▶ Instructions to follow: Work out how many lines in the data include the string "middle"; reply with that number alone.

▶ Data shown:

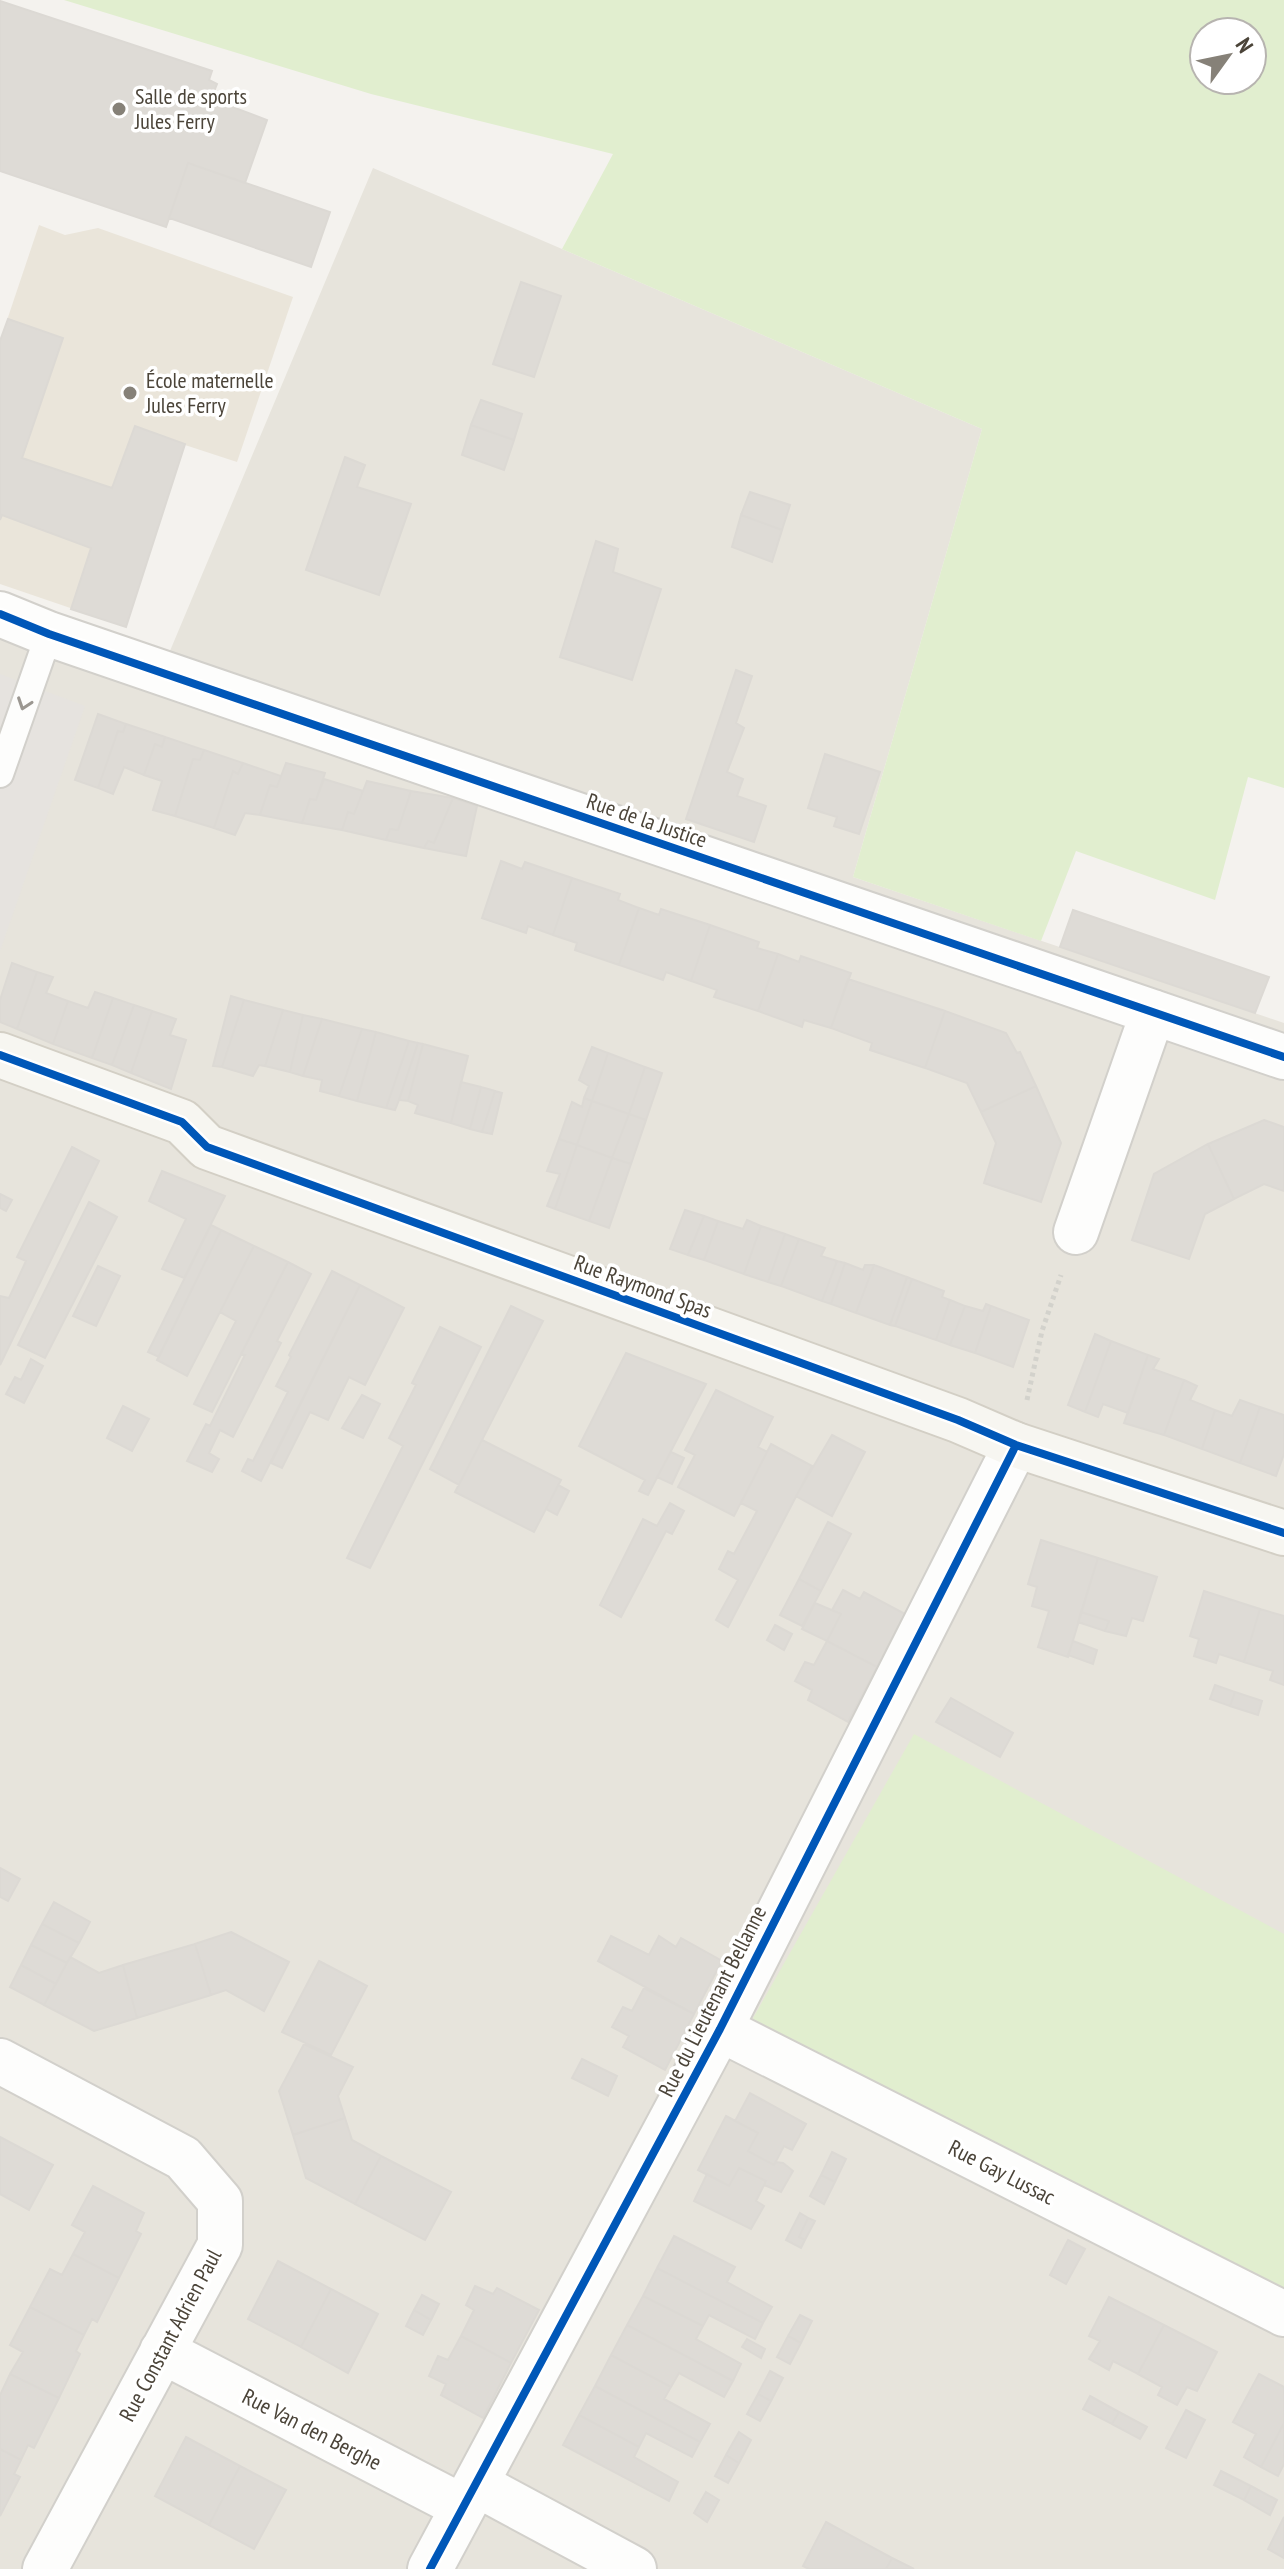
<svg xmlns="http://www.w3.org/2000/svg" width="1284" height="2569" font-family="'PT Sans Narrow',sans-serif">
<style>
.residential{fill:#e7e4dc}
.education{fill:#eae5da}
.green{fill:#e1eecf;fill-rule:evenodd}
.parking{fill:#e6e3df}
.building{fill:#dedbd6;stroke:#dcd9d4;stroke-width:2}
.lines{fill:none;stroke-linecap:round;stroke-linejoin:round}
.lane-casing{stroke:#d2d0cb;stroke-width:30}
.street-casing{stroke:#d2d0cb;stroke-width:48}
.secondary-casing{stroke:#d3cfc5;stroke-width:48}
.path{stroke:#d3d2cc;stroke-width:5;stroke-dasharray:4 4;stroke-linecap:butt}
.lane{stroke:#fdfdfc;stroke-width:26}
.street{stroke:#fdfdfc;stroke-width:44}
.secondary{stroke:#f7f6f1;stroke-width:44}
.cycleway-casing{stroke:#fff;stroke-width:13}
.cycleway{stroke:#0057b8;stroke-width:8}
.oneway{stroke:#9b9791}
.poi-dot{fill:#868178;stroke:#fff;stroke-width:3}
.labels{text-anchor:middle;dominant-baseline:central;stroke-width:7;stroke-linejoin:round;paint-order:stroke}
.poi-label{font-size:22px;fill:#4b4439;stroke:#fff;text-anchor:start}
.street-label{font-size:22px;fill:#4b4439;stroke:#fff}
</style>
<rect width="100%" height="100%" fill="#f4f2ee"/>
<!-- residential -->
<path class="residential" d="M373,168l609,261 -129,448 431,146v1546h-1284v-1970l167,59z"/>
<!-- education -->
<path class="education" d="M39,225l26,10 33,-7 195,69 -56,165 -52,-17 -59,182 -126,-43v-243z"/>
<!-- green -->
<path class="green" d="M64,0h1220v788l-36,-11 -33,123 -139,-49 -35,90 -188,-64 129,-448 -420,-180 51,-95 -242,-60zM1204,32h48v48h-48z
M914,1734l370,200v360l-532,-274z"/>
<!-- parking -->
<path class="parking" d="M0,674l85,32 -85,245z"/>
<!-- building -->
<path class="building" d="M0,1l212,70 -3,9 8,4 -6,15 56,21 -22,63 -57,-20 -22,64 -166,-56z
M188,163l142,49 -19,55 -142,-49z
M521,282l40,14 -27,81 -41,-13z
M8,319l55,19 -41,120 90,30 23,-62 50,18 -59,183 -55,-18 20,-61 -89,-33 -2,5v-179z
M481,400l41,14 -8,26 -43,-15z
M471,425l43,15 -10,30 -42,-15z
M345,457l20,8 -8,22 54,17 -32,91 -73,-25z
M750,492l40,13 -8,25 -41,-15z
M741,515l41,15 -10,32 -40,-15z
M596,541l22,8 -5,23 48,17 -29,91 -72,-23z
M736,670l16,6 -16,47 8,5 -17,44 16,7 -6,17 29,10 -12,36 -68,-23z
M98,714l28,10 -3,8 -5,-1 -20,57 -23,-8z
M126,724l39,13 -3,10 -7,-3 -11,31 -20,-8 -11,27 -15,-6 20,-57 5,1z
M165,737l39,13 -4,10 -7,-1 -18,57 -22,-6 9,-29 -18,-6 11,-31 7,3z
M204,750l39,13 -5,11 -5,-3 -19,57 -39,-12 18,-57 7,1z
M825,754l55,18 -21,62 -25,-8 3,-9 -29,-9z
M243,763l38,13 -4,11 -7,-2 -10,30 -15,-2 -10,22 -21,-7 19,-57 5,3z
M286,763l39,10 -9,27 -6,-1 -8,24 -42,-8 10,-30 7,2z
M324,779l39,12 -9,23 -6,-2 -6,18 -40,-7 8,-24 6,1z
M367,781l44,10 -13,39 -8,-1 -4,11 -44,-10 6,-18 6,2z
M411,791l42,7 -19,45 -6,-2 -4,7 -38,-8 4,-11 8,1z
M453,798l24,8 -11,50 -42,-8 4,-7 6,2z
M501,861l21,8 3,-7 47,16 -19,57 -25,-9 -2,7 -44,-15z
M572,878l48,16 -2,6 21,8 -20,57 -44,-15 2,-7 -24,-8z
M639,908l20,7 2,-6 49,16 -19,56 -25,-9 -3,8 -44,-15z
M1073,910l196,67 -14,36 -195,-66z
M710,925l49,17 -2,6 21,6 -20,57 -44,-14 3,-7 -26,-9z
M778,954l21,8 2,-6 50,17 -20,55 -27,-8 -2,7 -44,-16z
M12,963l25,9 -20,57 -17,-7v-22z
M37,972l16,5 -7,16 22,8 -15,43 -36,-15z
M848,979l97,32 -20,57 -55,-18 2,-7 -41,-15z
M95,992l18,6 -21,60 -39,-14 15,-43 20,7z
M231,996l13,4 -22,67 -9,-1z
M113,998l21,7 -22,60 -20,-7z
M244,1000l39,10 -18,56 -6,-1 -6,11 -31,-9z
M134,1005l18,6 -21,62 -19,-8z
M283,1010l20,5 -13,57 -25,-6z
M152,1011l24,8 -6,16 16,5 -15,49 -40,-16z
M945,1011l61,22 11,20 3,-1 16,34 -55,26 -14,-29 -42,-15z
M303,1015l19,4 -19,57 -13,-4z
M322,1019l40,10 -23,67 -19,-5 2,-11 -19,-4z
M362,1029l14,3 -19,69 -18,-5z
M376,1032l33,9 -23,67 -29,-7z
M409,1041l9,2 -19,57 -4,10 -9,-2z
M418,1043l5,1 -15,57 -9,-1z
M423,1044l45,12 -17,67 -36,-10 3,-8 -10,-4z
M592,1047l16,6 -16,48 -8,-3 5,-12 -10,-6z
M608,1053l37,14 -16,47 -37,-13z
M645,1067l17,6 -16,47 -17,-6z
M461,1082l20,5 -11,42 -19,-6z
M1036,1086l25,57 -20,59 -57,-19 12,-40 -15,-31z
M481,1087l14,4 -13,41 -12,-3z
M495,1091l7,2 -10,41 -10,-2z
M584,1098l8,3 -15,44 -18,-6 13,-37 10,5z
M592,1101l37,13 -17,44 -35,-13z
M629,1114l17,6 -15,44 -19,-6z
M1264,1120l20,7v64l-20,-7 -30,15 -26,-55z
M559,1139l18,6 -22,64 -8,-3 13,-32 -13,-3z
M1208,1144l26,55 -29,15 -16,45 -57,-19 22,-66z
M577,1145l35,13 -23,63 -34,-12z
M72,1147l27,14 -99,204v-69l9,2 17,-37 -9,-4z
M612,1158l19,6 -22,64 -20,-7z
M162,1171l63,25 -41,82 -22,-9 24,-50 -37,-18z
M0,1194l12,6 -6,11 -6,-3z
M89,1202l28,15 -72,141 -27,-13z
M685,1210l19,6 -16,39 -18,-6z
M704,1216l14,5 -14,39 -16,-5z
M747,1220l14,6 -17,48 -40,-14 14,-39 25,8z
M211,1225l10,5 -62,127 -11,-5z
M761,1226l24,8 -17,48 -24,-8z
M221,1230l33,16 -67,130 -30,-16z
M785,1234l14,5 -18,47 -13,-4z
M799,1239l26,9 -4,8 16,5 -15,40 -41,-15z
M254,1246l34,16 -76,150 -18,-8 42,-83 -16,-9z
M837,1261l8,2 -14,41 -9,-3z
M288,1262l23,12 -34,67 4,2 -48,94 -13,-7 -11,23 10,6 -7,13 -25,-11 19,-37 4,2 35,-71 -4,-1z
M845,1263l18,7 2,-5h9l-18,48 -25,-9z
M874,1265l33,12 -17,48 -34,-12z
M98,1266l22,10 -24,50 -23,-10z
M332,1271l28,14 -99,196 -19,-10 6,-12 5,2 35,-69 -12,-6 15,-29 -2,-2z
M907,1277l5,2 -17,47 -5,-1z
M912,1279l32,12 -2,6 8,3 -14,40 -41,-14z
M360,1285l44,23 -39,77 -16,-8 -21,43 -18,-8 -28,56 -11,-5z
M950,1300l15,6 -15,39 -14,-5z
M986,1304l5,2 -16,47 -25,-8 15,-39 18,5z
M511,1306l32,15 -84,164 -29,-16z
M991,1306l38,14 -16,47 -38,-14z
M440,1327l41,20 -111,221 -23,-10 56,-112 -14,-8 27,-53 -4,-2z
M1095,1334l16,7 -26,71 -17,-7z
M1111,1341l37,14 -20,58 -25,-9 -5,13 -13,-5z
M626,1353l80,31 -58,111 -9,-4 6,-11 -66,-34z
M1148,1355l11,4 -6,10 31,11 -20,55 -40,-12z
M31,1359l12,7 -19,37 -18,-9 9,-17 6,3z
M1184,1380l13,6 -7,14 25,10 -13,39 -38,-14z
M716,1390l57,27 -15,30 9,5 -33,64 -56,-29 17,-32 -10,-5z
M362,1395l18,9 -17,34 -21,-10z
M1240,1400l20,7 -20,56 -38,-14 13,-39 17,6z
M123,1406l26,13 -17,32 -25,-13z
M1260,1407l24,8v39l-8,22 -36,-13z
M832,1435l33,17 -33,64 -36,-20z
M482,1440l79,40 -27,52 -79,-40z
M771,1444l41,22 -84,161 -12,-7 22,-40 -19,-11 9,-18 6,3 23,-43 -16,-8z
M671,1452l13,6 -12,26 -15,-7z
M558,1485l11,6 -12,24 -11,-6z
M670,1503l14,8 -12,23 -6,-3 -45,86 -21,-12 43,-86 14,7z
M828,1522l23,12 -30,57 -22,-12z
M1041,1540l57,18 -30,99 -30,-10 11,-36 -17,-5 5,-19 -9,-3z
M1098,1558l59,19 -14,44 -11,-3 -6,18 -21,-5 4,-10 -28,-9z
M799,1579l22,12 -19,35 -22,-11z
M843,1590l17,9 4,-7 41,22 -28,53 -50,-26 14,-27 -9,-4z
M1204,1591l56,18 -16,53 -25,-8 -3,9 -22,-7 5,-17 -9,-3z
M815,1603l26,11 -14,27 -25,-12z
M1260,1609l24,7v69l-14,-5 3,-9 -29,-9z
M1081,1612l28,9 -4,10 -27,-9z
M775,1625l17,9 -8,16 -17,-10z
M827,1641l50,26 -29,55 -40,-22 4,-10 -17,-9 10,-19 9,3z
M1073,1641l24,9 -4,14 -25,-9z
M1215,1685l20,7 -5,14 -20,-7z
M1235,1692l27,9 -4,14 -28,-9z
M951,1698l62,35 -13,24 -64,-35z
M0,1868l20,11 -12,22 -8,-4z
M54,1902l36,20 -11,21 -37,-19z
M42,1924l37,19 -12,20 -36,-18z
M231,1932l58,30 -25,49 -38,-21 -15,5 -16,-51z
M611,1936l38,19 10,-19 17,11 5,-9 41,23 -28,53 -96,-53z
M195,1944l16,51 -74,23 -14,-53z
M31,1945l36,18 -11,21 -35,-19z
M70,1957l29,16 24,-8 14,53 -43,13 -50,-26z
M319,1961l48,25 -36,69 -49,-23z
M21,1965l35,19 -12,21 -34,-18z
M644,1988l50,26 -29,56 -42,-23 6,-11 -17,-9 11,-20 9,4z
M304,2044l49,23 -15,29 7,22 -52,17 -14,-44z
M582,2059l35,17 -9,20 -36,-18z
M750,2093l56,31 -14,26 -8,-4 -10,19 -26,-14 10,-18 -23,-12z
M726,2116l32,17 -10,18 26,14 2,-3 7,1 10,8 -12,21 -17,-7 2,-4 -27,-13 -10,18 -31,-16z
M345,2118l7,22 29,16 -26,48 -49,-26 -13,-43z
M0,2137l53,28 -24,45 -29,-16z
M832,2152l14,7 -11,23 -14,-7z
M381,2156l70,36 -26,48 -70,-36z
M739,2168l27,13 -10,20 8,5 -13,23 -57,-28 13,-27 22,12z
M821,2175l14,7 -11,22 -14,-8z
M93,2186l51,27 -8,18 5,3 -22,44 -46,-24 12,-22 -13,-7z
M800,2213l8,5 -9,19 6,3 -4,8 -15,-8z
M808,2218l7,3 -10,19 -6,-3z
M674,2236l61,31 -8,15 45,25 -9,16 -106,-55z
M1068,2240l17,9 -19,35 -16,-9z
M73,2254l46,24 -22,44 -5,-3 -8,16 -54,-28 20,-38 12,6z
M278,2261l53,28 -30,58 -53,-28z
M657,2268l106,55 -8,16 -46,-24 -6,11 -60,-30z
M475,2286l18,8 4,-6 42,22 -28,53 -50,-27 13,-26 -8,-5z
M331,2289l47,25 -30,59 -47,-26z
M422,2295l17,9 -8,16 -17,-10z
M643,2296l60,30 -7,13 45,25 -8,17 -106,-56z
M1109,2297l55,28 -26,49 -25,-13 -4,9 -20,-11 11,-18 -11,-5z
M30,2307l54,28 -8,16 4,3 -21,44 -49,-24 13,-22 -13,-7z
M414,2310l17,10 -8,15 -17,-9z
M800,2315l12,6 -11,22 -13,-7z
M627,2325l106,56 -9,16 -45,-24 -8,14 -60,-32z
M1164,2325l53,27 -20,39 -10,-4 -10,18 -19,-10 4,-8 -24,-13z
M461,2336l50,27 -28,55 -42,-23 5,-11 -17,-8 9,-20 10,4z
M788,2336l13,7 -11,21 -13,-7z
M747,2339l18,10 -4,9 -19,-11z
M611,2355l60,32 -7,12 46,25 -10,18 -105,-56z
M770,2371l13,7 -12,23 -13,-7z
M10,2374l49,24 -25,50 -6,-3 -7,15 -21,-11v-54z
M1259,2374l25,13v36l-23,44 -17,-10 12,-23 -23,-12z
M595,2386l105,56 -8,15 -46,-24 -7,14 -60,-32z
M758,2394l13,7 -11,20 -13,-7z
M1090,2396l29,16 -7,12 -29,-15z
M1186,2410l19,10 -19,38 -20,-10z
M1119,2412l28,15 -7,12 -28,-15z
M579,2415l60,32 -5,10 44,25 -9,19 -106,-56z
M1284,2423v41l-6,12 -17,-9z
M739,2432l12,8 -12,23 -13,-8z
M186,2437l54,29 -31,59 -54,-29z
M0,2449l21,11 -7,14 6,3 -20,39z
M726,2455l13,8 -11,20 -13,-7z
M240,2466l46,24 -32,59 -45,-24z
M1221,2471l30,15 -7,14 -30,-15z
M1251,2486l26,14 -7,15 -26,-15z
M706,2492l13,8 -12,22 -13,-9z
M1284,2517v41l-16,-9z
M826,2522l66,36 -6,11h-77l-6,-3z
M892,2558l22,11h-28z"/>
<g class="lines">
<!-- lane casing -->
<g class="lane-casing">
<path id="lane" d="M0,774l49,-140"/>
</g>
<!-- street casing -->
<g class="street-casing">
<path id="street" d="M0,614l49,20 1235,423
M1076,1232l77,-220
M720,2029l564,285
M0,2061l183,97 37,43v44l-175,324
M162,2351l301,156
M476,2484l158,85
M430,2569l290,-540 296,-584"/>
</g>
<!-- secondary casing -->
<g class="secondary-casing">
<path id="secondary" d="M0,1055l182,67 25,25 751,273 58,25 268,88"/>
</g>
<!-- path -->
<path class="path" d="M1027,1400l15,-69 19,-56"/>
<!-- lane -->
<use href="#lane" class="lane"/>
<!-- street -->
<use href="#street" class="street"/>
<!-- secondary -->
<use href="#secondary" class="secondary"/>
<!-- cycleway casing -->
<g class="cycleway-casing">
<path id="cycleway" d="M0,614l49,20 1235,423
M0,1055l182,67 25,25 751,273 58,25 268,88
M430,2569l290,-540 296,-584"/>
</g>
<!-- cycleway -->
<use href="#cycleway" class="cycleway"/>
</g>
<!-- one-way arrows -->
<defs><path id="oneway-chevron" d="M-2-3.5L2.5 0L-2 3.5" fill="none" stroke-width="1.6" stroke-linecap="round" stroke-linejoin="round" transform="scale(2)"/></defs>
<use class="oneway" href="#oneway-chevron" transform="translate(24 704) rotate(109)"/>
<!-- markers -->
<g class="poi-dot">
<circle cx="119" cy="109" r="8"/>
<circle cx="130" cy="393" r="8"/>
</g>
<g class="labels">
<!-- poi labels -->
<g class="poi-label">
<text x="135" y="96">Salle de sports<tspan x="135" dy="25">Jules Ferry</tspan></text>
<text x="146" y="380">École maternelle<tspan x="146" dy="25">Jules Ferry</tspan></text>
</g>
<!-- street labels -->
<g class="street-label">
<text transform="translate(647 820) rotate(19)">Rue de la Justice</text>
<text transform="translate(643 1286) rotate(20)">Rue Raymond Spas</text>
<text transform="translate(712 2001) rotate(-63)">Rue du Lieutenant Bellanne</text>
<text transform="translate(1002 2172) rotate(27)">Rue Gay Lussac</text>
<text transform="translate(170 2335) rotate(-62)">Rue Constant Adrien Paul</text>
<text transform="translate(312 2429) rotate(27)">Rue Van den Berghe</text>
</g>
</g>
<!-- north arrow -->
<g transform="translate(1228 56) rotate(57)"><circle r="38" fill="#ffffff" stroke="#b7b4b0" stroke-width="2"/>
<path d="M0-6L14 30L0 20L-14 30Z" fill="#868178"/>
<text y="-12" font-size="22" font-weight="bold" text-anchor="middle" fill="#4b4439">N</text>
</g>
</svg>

▶ Task answer: 2